China to solve soy supply problem?

- Last updated on GMT

After years of struggling to meet increasing domestic demand for
soy products, Chinese government officials believe that discussions
with the Brazilian government may have solved the problem. Trade
talks held in Beijing this week have reached a commercial agreement
which could see vast swathes of Amazonian forest cleared in order
to grow future crops for the world's most populace country.

Brazilian president Luiz Inacio De Silva's visit to China looks set to see sway the Chinese government towards closer economic ties with the south American nation, ultimately leading to a significant increase in Brazil's biggest international trading commodity.

China is currently faced with the problem of feeding a population that is currently estimated at between 1.2 and 1.4 billion people. Soya bean and its derivatives are a leading source of protein for many Chinese people, but growing demand has been putting increasing strain on world supplies, making it an increasingly hard to find and expensive commodity to source.

In recent years the Chinese government has made increasing efforts to increase the domestic farming of soya bean, but the increasing erosion of arable land and challenging climate conditions has meant that such efforts have met with limited success.
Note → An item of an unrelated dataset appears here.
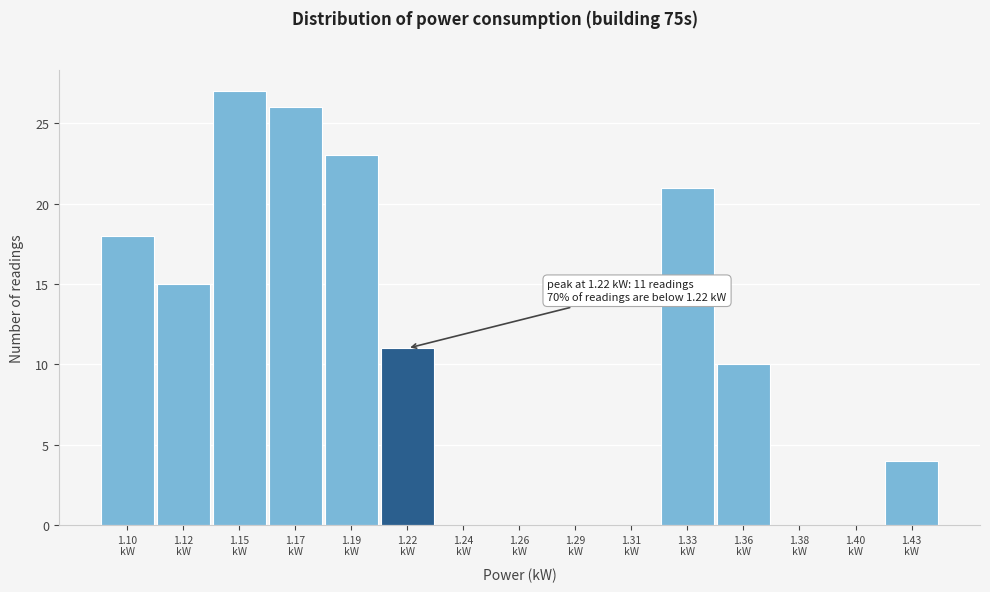

What is the maximum value shown in the chart?

27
The five days of talks in Beijing involved Brazilian government leaders from both country's as well as Chinese cabinet ministers, states governors and around 450 business leaders.
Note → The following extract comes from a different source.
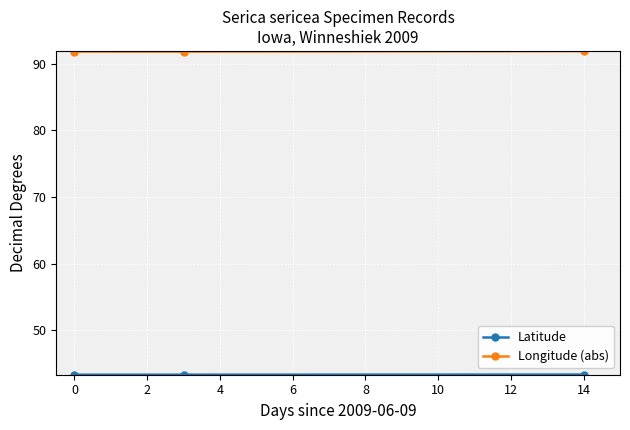

What is the minimum value shown in the chart?

43.3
In the last year three years total trade between the two nations has increased five-fold to €8 billion, much of that derived from the trade in soya beans.
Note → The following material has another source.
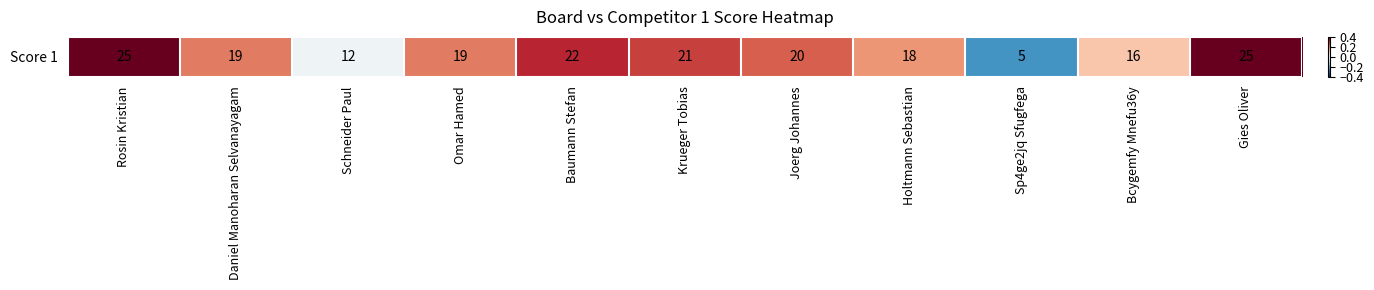

Rank the categories by value from highest to lowest.

Rosin Kristian, Gies Oliver, Baumann Stefan, Krueger Tobias, Joerg Johannes, Daniel Manoharan Selvanayagam, Omar Hamed, Holtmann Sebastian, Bcygemfy Mnefu36y, Schneider Paul, Sp4ge2jq Sfugfega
Following the meetings, the Brazilian agriculture minister, Roberto Rodrigues, said that the country currently had 62 million hectares of land planted for agricultural crops and that a further 90 million hectares is soon to be occupied for the same purposes. The growth in arable land use is being largely attributed to the planting of soy crops, which the government says could solve China's short falls in domestic demand.

Although farming and ranching has expanded quickly throughout the Amazon rainforest in the past ten years, news of the China deal is still expected to met with criticism from environmental agencies such as Green Peace. The organization has made no official statement about the announcement.